Bernard Metzler <BMT@xxxxxxxxxxxxxx> wrote:

> > When transmitting data, call down into TCP using a single sendmsg with
> > MSG_SPLICE_PAGES to indicate that content should be spliced rather than
> > performing several sendmsg and sendpage calls to transmit header, data
> > pages and trailer.
> >
> > To make this work, the data is assembled in a bio_vec array and attached to
> > a BVEC-type iterator. The header and trailer (if present) are copied into
> > page fragments that can be freed with put_page().
>
> I like it a lot if it still keeps zero copy sendpage() semantics for
> the cases the driver can make use of data transfers w/o copy.
> Is 'msg.msg_flags |= MSG_SPLICE_PAGES' doing that magic?

Yes. MSG_SPLICE_PAGES indicates that you want the socket to retain your
buffer and pass it directly to the device. Note that it's just a hint,
however, pages that are unspliceable (eg. they belong to the slab) will get
copied into a page fragment instead.

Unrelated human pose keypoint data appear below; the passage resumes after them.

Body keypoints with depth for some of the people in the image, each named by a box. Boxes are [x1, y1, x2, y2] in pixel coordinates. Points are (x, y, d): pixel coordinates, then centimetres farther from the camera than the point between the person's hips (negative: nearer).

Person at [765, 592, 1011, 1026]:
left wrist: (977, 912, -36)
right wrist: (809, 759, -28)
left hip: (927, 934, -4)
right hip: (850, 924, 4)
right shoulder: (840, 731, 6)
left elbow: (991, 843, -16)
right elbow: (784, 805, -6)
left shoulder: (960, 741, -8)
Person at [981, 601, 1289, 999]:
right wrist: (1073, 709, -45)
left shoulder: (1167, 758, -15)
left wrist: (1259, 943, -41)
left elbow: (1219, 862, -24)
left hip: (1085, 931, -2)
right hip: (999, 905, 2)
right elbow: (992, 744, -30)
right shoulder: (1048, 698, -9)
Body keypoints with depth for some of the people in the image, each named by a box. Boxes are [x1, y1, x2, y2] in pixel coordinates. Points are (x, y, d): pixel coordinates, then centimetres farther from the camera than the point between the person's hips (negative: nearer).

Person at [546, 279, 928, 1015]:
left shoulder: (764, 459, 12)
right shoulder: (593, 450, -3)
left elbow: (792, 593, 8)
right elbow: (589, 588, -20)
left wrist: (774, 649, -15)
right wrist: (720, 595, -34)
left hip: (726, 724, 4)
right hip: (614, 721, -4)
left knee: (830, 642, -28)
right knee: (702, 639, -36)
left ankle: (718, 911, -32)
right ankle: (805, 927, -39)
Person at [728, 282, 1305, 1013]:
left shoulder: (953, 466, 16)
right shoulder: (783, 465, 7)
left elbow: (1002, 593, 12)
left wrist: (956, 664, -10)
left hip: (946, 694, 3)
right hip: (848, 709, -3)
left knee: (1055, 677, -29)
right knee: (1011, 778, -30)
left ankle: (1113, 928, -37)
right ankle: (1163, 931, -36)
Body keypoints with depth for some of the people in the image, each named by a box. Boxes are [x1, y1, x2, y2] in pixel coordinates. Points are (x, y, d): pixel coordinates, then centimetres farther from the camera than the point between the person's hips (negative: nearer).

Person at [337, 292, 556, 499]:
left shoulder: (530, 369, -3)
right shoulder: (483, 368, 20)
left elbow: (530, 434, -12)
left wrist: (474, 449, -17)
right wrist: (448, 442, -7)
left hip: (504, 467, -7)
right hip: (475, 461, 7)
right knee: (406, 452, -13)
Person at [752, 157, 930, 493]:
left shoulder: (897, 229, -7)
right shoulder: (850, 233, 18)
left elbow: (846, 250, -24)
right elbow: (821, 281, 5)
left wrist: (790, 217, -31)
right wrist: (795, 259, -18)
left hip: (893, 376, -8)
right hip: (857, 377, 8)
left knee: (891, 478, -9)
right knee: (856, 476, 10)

Further, if the device cannot support a
vector, then the hint can be ignored and all the data can be copied as normal.

> 'splicing' suggest just merging pages to me.

'splicing' as in what the splice system call does.

Unfortunately, MSG_ZEROCOPY is already a (different) thing.

> It would simplify the transmit code path substantially, also getting
> rid of kmap_local_page()/kunmap_local() sequences for multi-fragment
> sendmsg()'s.

If the ITER_ITERLIST iterator is accepted, then siw would be able to do mix
KVEC and BVEC iterators, e.g. what I did for sunrpc here:

https://lore.kernel.org/linux-fsdevel/20230329141354.516864-42-dhowells@xxxxxxxxxx/T/#u

This means that in siw_tx_hdt() where I made it copy data into page fragments
using page_frag_memdup() and attach that to a bvec:

hdr_len = c_tx->ctrl_len - c_tx->ctrl_sent;
h = page_frag_memdup(NULL, hdr, hdr_len, GFP_NOFS, ULONG_MAX);
if (!h)
goto done;
bvec_set_virt(&bvec[0], h, hdr_len);
seg = 1;

it can just set up a kvec instead.

Unfortunately, it's not so easy to get rid of all of the kmap'ing as we need
to do some of it to do the hashing.

David